- [PASSAGE TO READ]

To T. H. Huxley   17 January [1857]1

Down Bromley Kent

Jan. 17th

My dear Huxley

I was most deeply interested by the lecture at the Royal,2 & was much vexed at being forced to retreat from my head aching so, & a pretty night I had afterwards! It is a horrid shame to trouble you, but I can hardly get subject out of my head, & am so very curious on one point, that I must beg for an answer on a point which I daresay came into the tail of the paper.— The point is, do you suppose if the fragments of ice did not after their innumerable fractures become united together by freezing;3 would the mass flow on? I suppose not, judging from the high angle of a talus of broken rocks though of course rock is far less brittle than ice. I presume the downward pressure could not be communicated through a fragmentary mass, just as you cannot push out an inch of sand in a gun barrel, though you could easily push out a piece of loose sandstone—or again, I suppose Tyndall would have found it far more difficult with his screw to have pushed out granular salt out of his semi-ring-model, than the piece of solid ice4 —or again I presume a scaffold pole would slide lengthways down a slope, down which a pile of fragments of wood would not slide.— Do tell me whether this is correct, for it seems to me quite beautiful if the freezing of the brittle ice, accounts for its filling all inequalities, its apparent solidity, & its flowing motion.—

By the way Tyndall ought to explain for ignoramuses how he knows that the ice freezes together & not merely coheres, like two pieces of wet glass— I do not understand how the non-coherence of snow or ice under a freezing temperature explains this; for it would be dry & so would not cohere; nor could I understand how he distinguishes the pillars or pinnacles (if I understand rightly) by which the pieces of Wenham ice were united, from preexisting ice thawed away.5 But I daresay all this is made clear in paper. The point which I want to know is the previous one, whether or not the freezing of the fragments together & the consequent easy transmission of force in one direction, is the cause of the flowing or sliding movement of the glaciers.—6

I never heard a more interesting paper than the part, which I did hear.— Forgive me for being so troublesome

Ever yours | C. Darwin

Footnotes

Dated by CD’s reference to Tyndall and Huxley 1857 (see n. 2, below).

- [DATASET ROWS]
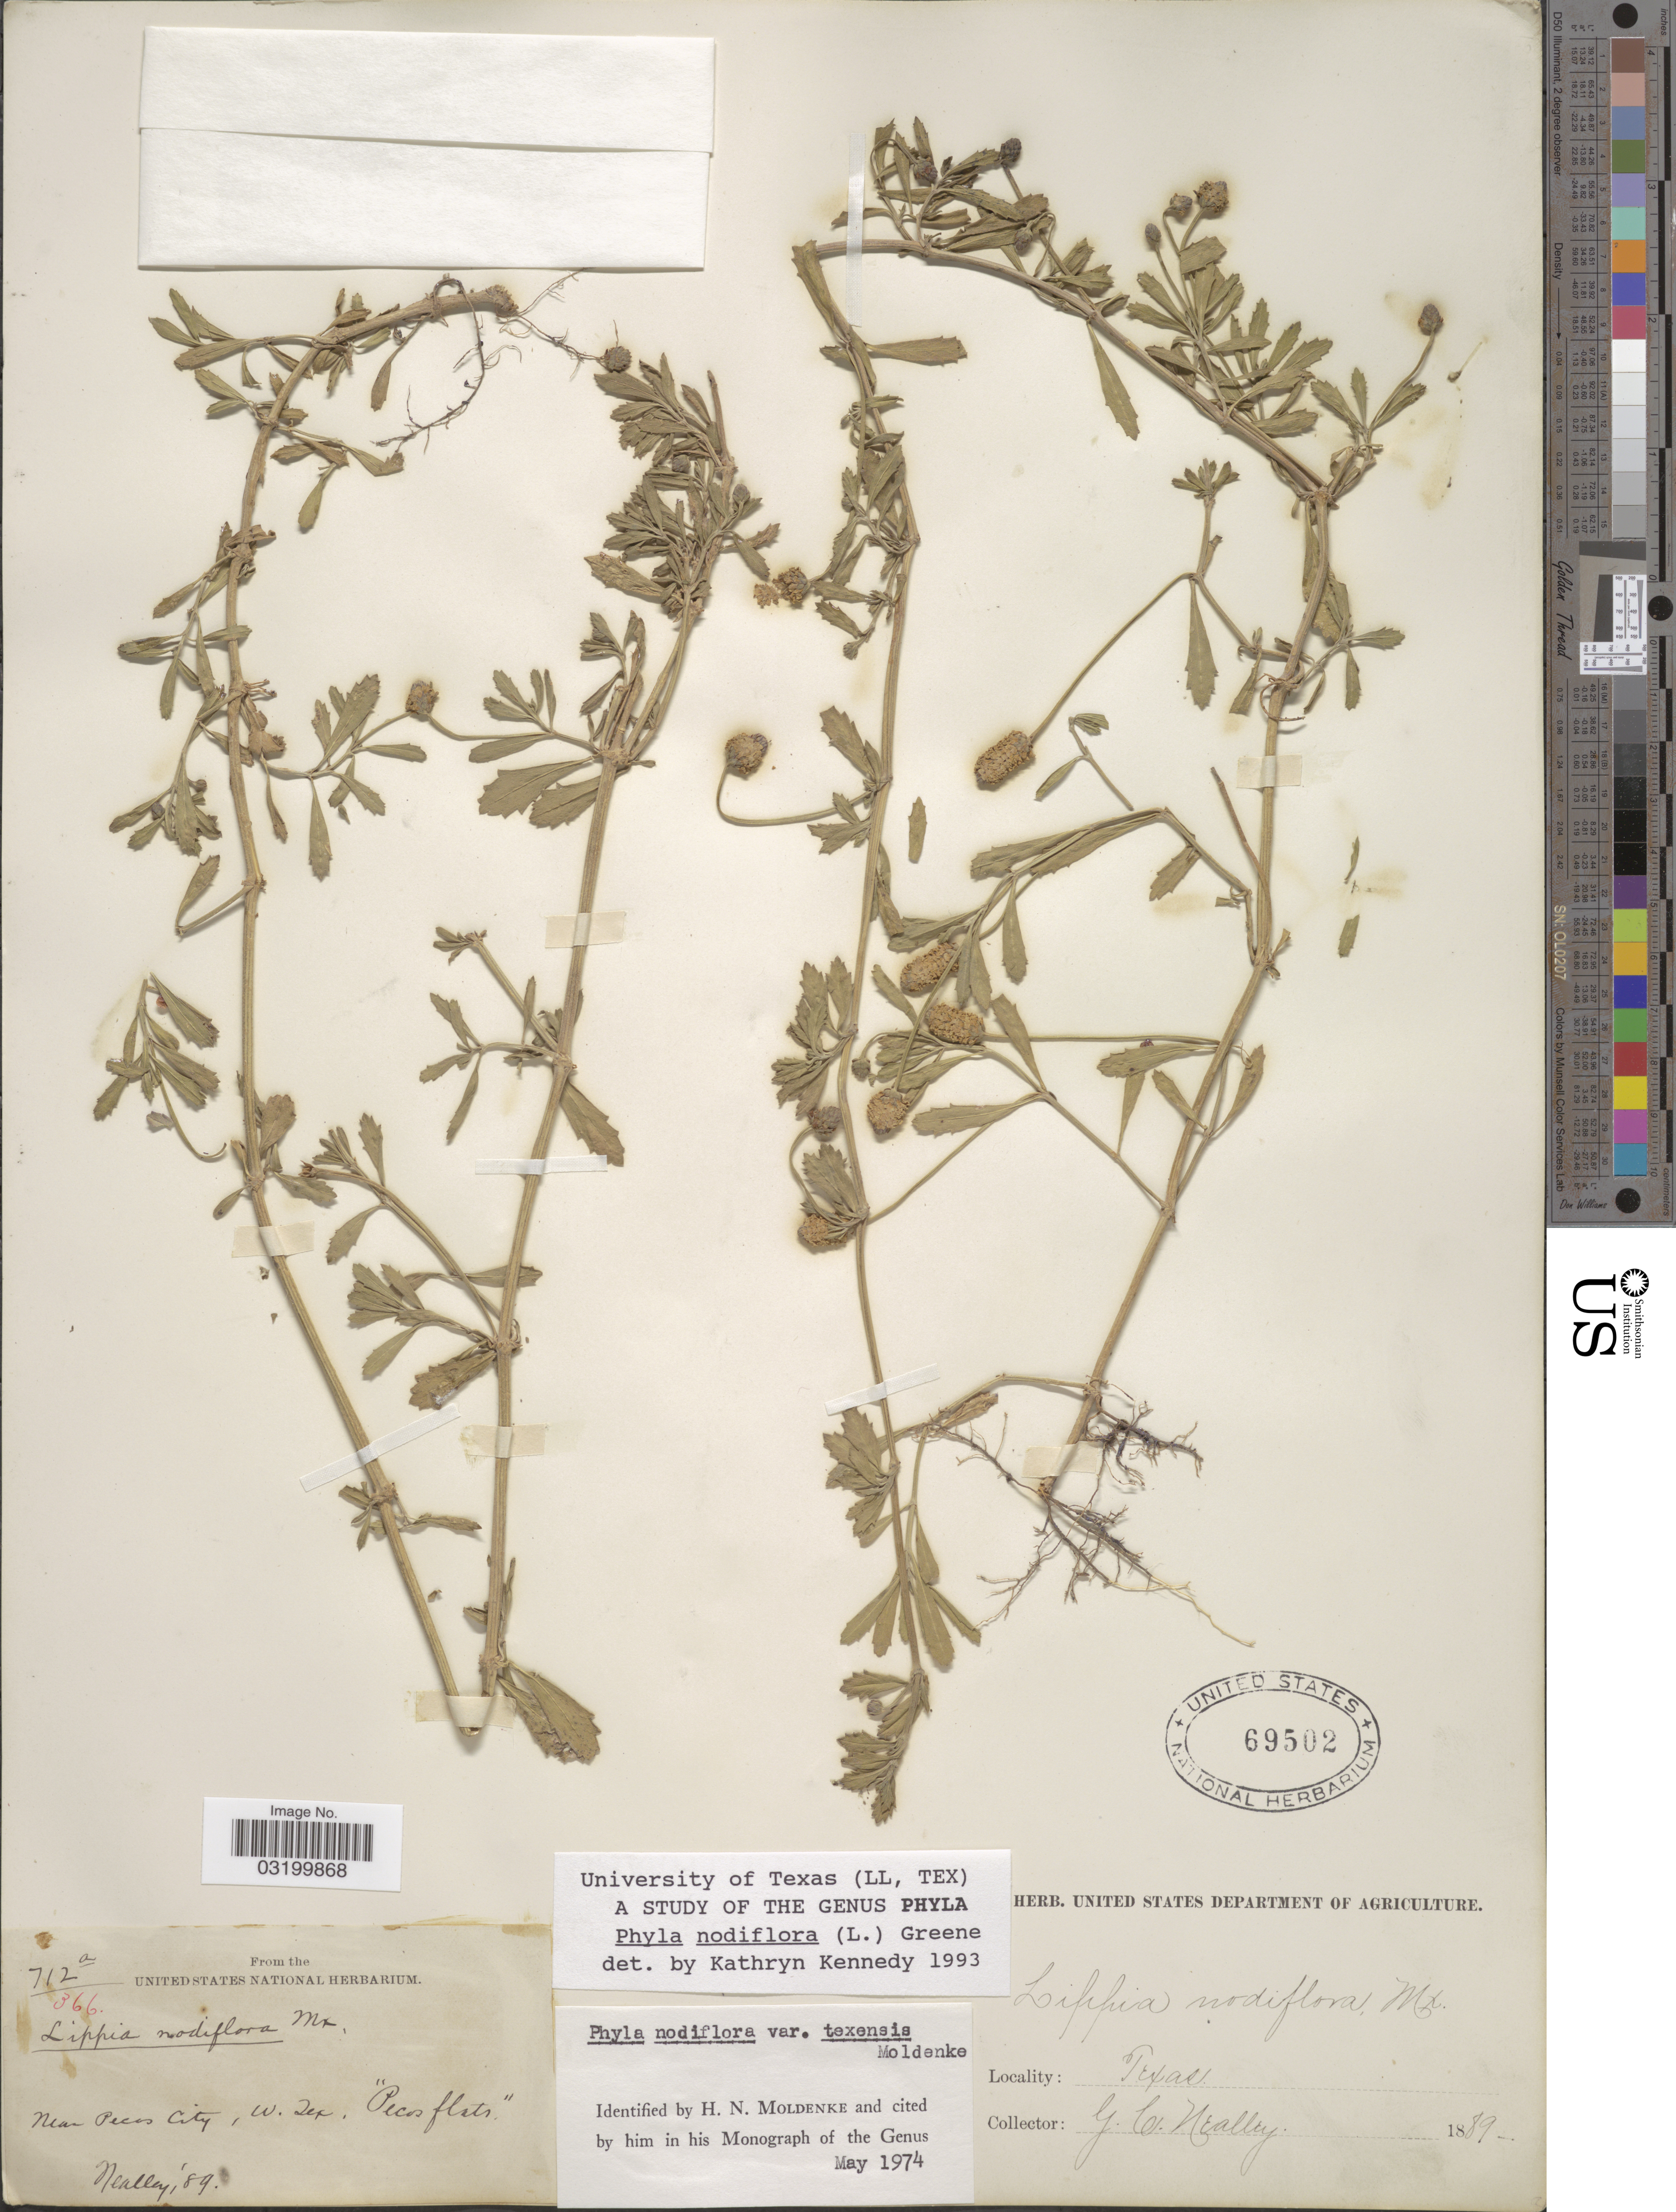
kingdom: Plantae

--

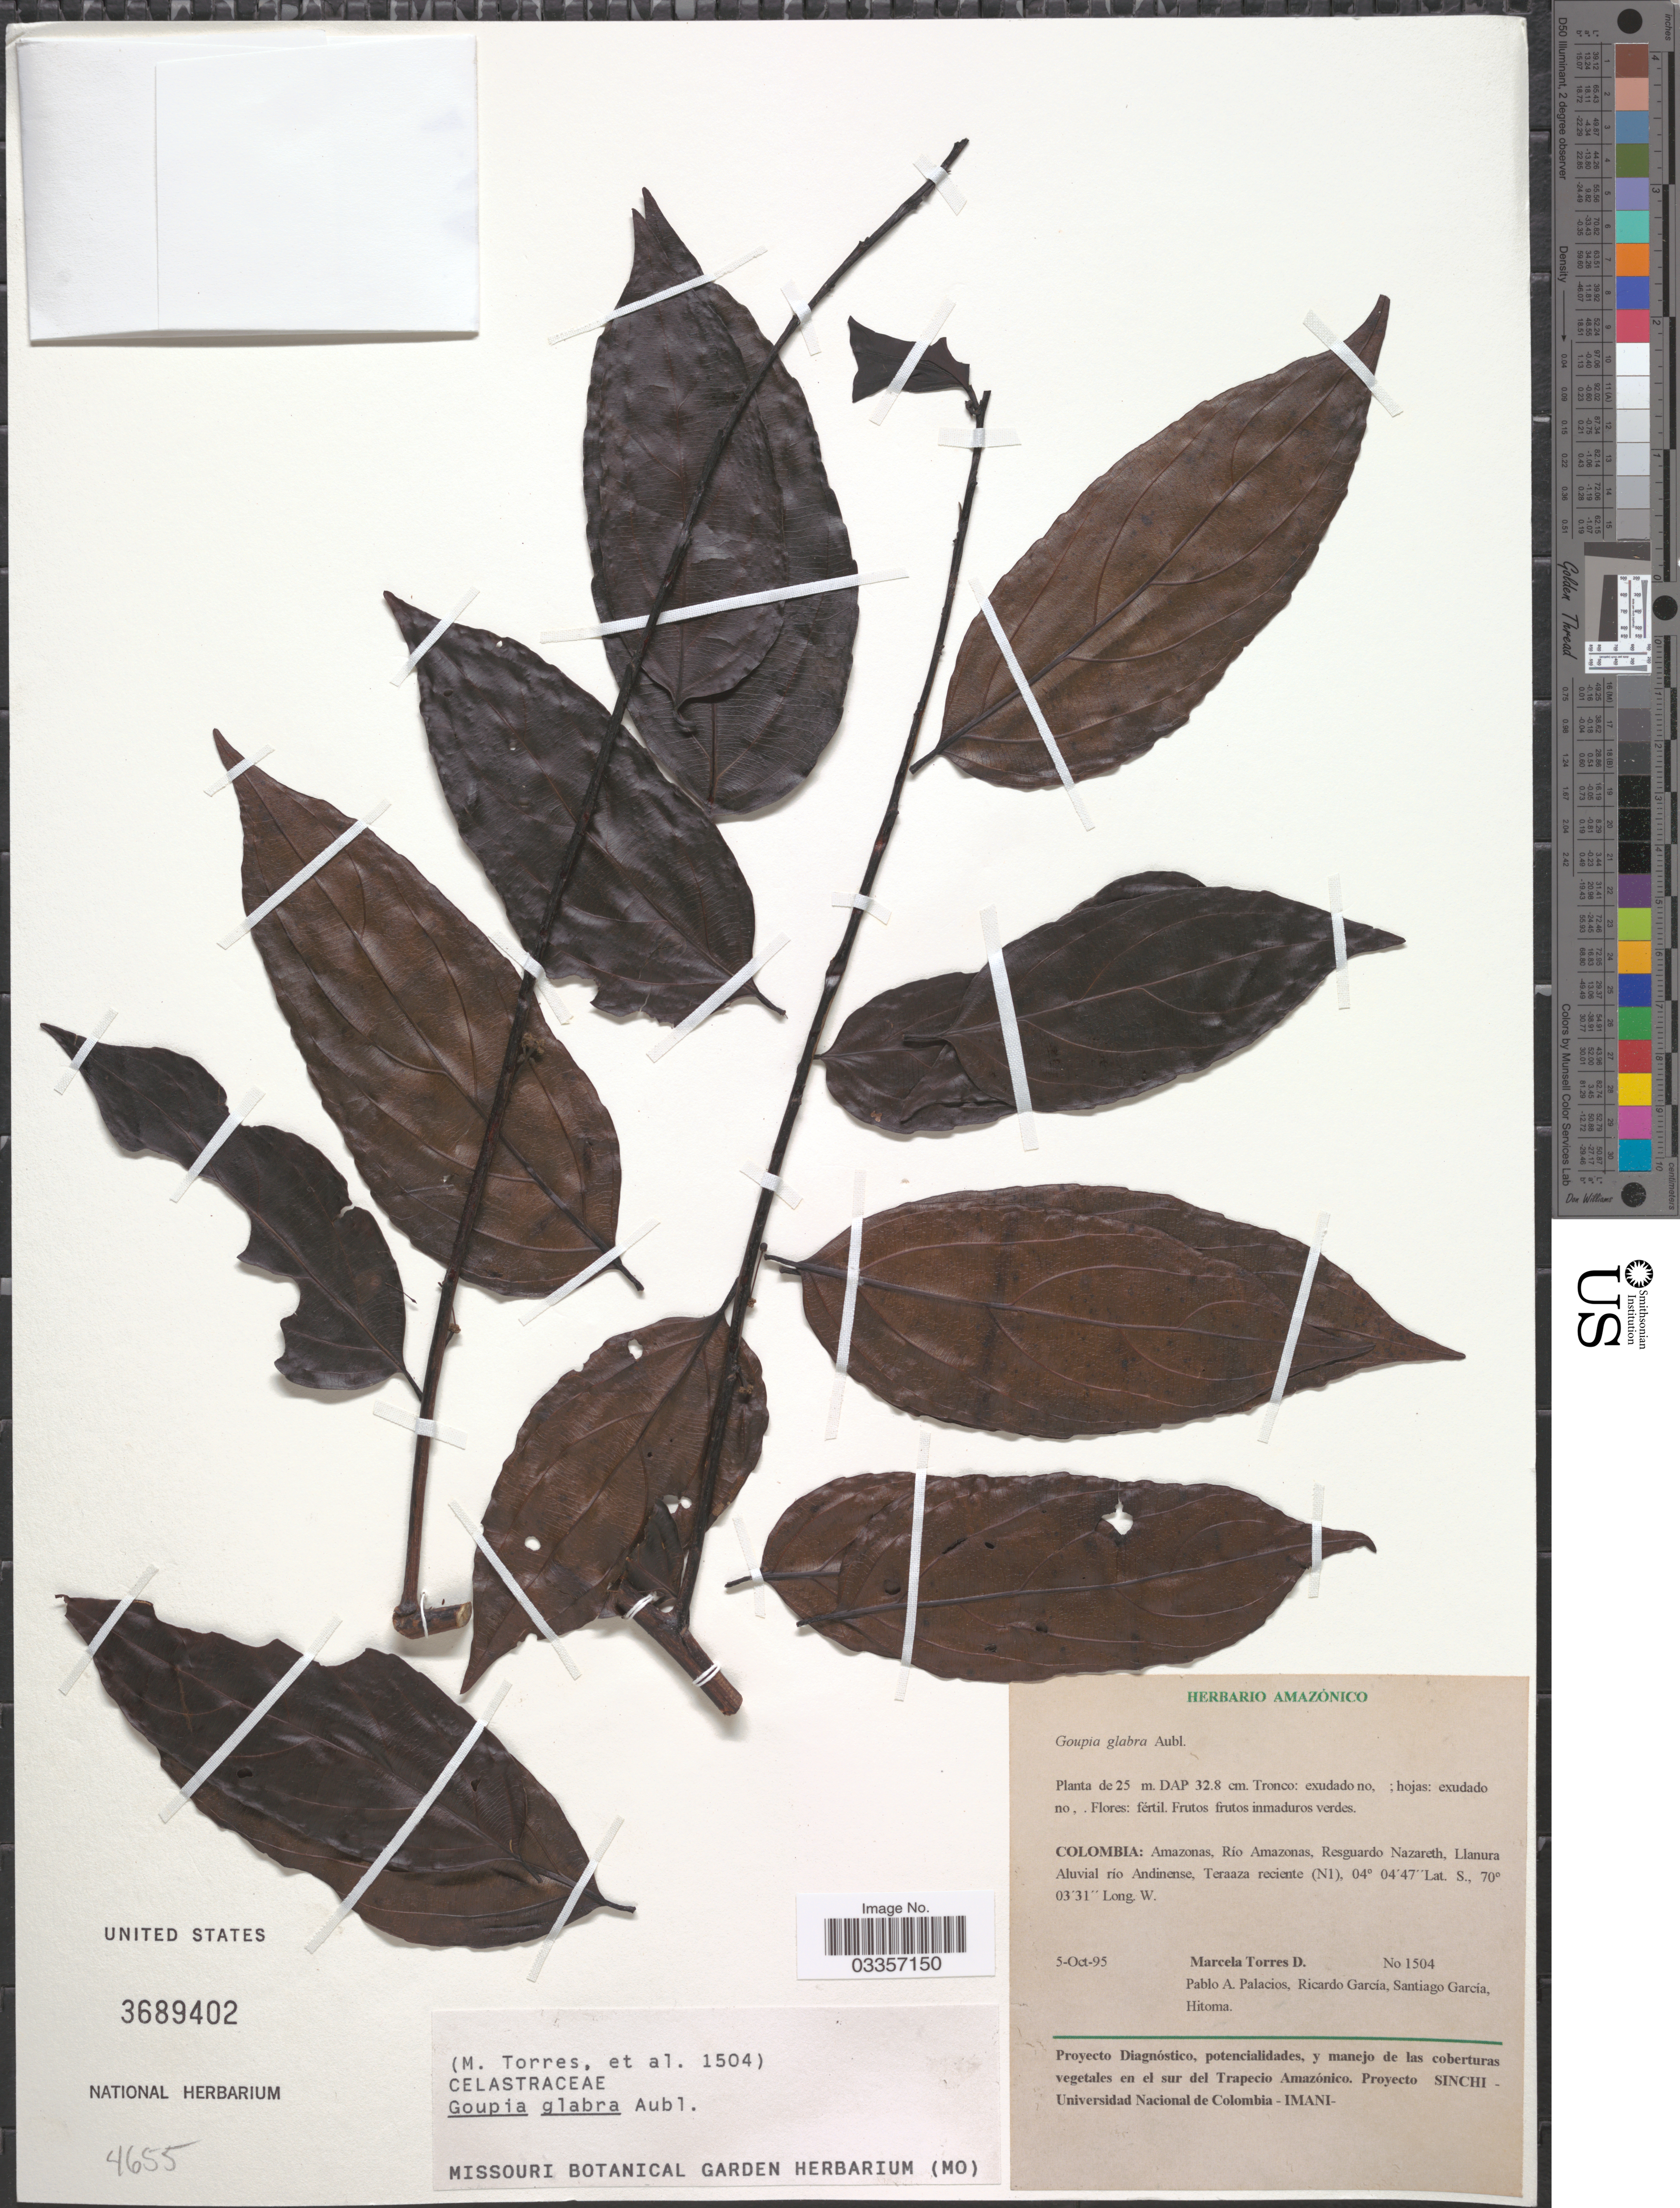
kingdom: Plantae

- [THE TASK] Extend the letter on glacier motion, which appears above the material, starting right after its last line.

- [THE RESULT]
Huxley and John Tyndall’s paper ‘On the structure and motion of glaciers’ (Tyndall and Huxley 1857) had been read to the Royal Society of London on 15 January 1857. The paper, which challenged the viscous theory of glaciers proposed in 1843 by James David Forbes, contained observations made by the two during a trip to Switzerland in August 1856 and the results of subsequent experiments conducted by Tyndall.
Assuming ice to be a hard, brittle substance rather than a viscous one, Tyndall suggested that under pressure the ice would break into fragments and that these would subsequently re-unite when they became moist through melting, a process he called ‘regelation’ on the suggestion of Joseph Dalton Hooker (see Rowlinson 1971, p. 192). Regelation explained how the form of the glacier could be moulded under pressure such that it appeared to flow as if it were viscous.
Tyndall had used a hydraulic press in his demonstrations to show how ice could be moulded into any shape (Tyndall and Huxley 1857, p. 329–31).
Tyndall had observed that ice blocks in a hot shop-window froze together despite the fact that the blocks themselves were melting (Tyndall and Huxley 1857, p. 329). Wenham ice was imported, mainly from Norway, by the Wenham Ice Company of the Strand, London.
Tyndall and Huxley were not so much interested in the ‘cause’ of glacial flow, which, like Forbes, they ascribed to the weight of the glacier: ‘the glacial valley is a mould through which the ice is pressed by its own gravity’ (Tyndall and Huxley 1857, pp. 332–3). Instead, they were concerned with how the pressure was communicated through the body of the glacier, whether by virtue of its true viscosity, as Forbes believed, or by the process of regelation in the fragmentary mass giving the appearance of viscous flow (p. 333). See also letters to T. H. Huxley, 3 February [1857], and to John Tyndall, 4 February [1857].

Bibliography

Rowlinson, J. S. 1971. The theory of glaciers. Notes and records of the Royal Society of London 26: 189–204.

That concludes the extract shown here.